Tuesday, April 19, 2011

間 (ma), Parent Practice, Mac Arthur Park, the iPhone

In helping my son with a project for school I have oddly enough had to teach my son the value of leaving something out.  Clearly every engineer knows that this discipline does not come second nature to most engineers, and we have a term for the opposite ingrained tendency: creeping featurism.  The opposite tendency is an aesthetic that has been referred to by some as  "間  (ma)" - which translates as interval, space, etc.  A Japanese word which expresses this in the opposite sense is 間も無く (mamonaku), which means basically in a very short time - "no interval," from the kanji.  You hear the word on the shinkansen when they announce in Japanese that the train is about to arrive in a station.

I haven't been that much aware that this is a strategy Apple builds into its products until I read about it recently, but in helping my son with his project I noticed that this principle is all around.  It is why overall horrid song MacArthur Park sold phenomenally well: it has a hook.  It is why Rush Limbaugh is still there after all these years: the Oxycontin addled demagogue repeats right-wing talking points well to the masses so they get the "hook."   (And Glenn Beck, since he's been  going off the metaphorical  reservation, is the natural target for other right-wingers now.)  It is also a good explanation of Suzuki-Roshi's idea of the Worst Horse.

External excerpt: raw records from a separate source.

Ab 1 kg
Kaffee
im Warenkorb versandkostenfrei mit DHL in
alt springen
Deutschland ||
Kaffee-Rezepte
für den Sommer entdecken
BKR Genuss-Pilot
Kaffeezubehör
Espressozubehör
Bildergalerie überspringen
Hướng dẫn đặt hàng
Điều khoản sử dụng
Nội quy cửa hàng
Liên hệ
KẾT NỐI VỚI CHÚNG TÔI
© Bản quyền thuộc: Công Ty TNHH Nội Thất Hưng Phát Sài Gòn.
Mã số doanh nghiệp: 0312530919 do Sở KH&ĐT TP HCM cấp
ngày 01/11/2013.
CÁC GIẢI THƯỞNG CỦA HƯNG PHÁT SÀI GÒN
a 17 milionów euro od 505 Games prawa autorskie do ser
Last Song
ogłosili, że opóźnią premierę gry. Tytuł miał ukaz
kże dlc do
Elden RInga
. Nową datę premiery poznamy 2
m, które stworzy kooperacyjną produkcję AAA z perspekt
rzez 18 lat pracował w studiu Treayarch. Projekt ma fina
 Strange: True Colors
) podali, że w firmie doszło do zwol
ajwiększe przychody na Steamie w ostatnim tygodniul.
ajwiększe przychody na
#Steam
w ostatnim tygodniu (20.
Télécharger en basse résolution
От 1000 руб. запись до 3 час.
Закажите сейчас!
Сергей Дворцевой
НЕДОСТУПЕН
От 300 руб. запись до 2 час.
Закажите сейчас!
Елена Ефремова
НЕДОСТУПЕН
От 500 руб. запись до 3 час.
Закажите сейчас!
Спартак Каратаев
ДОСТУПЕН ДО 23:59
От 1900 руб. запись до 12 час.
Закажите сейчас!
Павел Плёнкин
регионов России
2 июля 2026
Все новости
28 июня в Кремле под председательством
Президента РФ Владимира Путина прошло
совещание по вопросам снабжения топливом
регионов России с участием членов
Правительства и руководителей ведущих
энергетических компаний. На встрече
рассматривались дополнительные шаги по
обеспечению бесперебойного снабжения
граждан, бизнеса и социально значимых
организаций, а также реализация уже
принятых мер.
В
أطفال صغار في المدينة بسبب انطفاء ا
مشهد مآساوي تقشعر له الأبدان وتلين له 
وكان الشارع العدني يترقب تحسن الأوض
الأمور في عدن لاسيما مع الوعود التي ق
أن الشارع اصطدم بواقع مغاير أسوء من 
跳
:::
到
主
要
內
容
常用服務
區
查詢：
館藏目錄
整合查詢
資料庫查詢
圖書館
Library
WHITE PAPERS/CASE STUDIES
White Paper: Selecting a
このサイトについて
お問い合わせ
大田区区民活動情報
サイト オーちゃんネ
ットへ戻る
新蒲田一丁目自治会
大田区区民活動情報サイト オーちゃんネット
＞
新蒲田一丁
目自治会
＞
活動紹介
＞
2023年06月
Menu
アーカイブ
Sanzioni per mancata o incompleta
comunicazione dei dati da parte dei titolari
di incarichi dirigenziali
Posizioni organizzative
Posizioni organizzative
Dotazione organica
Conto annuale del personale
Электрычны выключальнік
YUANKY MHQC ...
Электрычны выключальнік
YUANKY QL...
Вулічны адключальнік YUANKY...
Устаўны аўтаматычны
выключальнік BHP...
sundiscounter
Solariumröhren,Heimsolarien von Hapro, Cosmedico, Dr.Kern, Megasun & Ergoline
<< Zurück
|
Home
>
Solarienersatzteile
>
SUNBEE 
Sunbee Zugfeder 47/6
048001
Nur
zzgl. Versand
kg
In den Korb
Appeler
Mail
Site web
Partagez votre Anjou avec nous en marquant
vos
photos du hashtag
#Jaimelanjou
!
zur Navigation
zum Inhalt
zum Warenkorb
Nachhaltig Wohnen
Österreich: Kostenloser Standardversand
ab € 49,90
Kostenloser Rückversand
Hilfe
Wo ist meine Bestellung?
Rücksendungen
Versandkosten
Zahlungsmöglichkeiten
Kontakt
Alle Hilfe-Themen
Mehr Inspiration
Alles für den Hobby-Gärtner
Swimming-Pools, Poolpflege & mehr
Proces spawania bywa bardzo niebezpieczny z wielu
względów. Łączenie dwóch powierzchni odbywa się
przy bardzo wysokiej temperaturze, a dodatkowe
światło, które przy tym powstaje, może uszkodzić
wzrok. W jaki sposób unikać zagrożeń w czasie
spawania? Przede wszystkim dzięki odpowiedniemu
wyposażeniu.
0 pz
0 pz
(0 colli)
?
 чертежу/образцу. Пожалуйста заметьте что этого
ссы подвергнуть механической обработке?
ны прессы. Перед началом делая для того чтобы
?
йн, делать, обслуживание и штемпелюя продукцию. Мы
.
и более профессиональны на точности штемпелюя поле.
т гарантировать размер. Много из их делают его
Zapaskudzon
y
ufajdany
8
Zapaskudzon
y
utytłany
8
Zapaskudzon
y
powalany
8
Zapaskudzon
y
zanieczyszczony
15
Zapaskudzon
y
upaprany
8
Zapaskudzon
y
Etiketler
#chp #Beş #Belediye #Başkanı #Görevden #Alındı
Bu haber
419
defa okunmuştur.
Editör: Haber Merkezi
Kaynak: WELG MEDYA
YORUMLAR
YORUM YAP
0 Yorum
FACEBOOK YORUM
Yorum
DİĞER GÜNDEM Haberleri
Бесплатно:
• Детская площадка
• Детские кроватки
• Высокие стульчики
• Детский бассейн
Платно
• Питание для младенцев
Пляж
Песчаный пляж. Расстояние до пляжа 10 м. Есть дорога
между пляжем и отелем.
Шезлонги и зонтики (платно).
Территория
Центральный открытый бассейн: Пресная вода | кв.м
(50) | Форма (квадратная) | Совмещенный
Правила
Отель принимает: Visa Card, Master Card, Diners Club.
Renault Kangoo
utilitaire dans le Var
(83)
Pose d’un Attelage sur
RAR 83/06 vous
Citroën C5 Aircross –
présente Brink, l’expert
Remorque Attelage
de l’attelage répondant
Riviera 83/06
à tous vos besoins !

We in the West like to hold up the "Renaissance man" as some kind of ideal, but clearly we prefer  that with a more carefully chosen set of features than "everything."  If you can do one thing well, or make something that is so incredibly excellent in one or two features, you can leave out something, and people seem to like it better; you can include your version of "Someone left the cake out in the rain..." it seems, and it seems to make the whole thing better as far as we humans can tell.  Very strange.  But that allows me too to embed a really otherwise sucky song in this blog post.  Enjoy!

Doubtful that will enlighten you today, but it's just a Note in Samsara, you know.